I will pray for you and your daughter and family.
post #17 of 26


That is a mother's worst nightmare, and I'm so glad she's recovering.

A former boss of mine was out of town on a business trip when her son got hit by a car while riding his bike. And, of course, she felt intense guilt for NOT being there. I think it's good that you're recognizing that guilt is both a natural emotion, and that there was nothing you could have done.

Oh, and her son recovered fully, after being in full-body traction for six weeks, and is now a healthy, normal teenager.
post #18 of 26
I am so sorry that happened to you OP, and everyone who shared really.

OP, have you read about PTSD? What you are describing, seeing the accident over and over is very like PTSD. PTSD is something that can be caused by witnessing a trauma, it doesn't have to actually be the individual that incurs the trauma. I am sure your guilt as a mother is probably complicating this as well. I suggest that you and your DD (when she is able to) both get counseling for dealing with this trauma. I have PTSD for a different reason, and it is not something to ignore or leave undiagnosed because it will come back to get you again later, like mine did. Please see if you can find a counselor who is specialized in PTSD, because I had seen counselors before who didn't diagnose my PTSD cuz I had ignored it so well. I am now seeing a counselor who specializes in PTSD and the work she does with me has helped so much more than any other counselor before.

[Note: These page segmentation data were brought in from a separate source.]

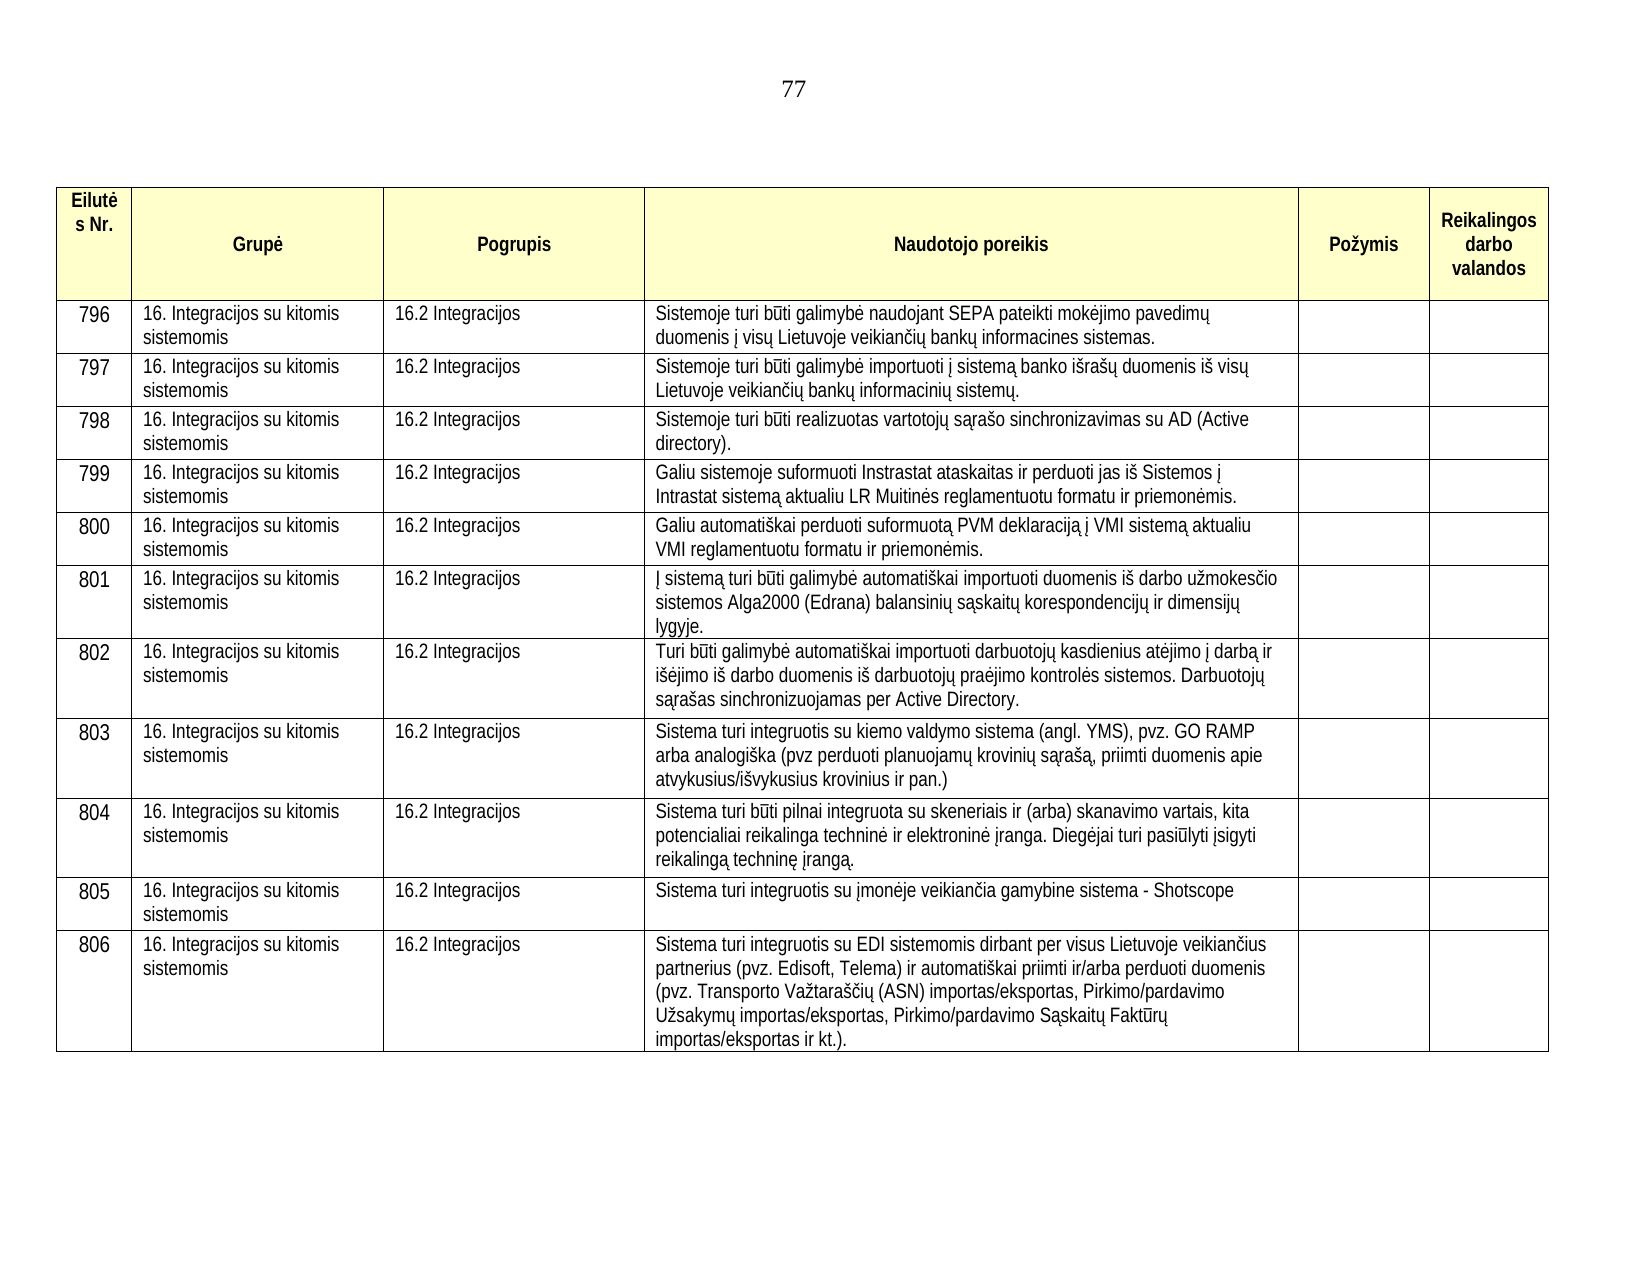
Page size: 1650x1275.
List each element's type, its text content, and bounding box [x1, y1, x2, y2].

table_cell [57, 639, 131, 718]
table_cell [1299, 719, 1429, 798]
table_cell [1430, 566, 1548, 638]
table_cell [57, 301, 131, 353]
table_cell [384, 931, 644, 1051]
table_header Požymis [1299, 188, 1429, 300]
table_header Pogrupis [384, 188, 644, 300]
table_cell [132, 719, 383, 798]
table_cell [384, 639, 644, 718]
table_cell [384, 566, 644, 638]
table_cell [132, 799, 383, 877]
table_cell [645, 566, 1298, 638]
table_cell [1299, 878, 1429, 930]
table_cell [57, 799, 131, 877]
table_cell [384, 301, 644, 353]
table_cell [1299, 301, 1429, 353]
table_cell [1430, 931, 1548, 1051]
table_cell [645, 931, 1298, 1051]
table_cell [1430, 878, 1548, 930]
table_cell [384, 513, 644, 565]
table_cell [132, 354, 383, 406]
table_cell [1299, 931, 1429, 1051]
table_header Reikalingos darbo valandos [1430, 188, 1548, 300]
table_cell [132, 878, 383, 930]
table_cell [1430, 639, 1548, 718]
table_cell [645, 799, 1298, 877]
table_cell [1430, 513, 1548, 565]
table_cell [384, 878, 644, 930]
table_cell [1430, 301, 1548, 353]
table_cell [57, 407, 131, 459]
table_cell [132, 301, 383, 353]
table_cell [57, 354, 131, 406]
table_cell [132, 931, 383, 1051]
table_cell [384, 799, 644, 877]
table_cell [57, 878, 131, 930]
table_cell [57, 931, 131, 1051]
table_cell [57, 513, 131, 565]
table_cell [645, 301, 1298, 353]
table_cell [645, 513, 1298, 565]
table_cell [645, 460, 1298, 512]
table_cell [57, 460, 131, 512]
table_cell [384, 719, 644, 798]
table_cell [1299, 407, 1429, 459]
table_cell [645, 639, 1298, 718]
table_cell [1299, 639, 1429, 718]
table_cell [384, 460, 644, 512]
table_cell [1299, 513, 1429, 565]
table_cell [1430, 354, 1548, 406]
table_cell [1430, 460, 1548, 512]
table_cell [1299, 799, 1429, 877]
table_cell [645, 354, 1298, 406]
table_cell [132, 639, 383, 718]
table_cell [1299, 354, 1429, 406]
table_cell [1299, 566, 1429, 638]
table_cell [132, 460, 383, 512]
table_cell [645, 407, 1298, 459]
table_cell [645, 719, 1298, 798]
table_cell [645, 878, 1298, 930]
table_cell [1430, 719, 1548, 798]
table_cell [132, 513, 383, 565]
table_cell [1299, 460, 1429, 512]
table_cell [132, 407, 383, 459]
table_header Naudotojo poreikis [645, 188, 1298, 300]
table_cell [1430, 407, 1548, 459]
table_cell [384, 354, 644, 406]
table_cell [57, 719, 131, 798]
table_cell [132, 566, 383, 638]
table_header Grupė [132, 188, 383, 300]
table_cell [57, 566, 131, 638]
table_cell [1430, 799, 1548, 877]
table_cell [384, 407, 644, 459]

Best wishes to you and your DD as you heal from this.
post #19 of 26
Hugs to you, mama. I don't know you, you don't know me, but by being part of MDC I know you love your kids more than life itself and your feelings must be overwhelming. Even thought we as a community can't always be at each others' sides IRL, I feel pretty comfortable speaking for all of us to say that we are all holding you and your families' hands. If you need someone to talk to, feel free to PM me.
post #20 of 26
When I was 8 mos pregnant with my youngest (now 2), my oldest (then 7) was hit by a car.

In our situation, ds was coming out of a building to my van and a man was backing up.

I waved the man to go ahead and back up because I was waiting for ds. Right as he started backing up, I saw ds1's head bounding alongside the black car. The man didn't see ds, ds didn't see that the man was even moving, and bolted behind him. WHAM!

I SCREAMED in the car and honked the horn. Ds1 bounced up like a rubber ball, in tears, freaked out, but literally no damage aside from scraping his elbow and hitting his head on the ground.

When I watched it all happen, his head was on the ground, inches from the tire, and all I could envision was a watermelon being smashed. That's all I saw in my head for WEEKS. The what-if.

I also recommend therapy. It will help you process everything you're going through.

When ds was hit, I contacted his school (email) and told them what happened. They were VERY helpful and loving toward him, even taking extra time to talk to him about it if he felt the need.

This sucks, completely. You WILL be ok and you WILL work through this trauma. It takes time and professional help. Take care, ok? Take care of yourself & your kids as you get through this.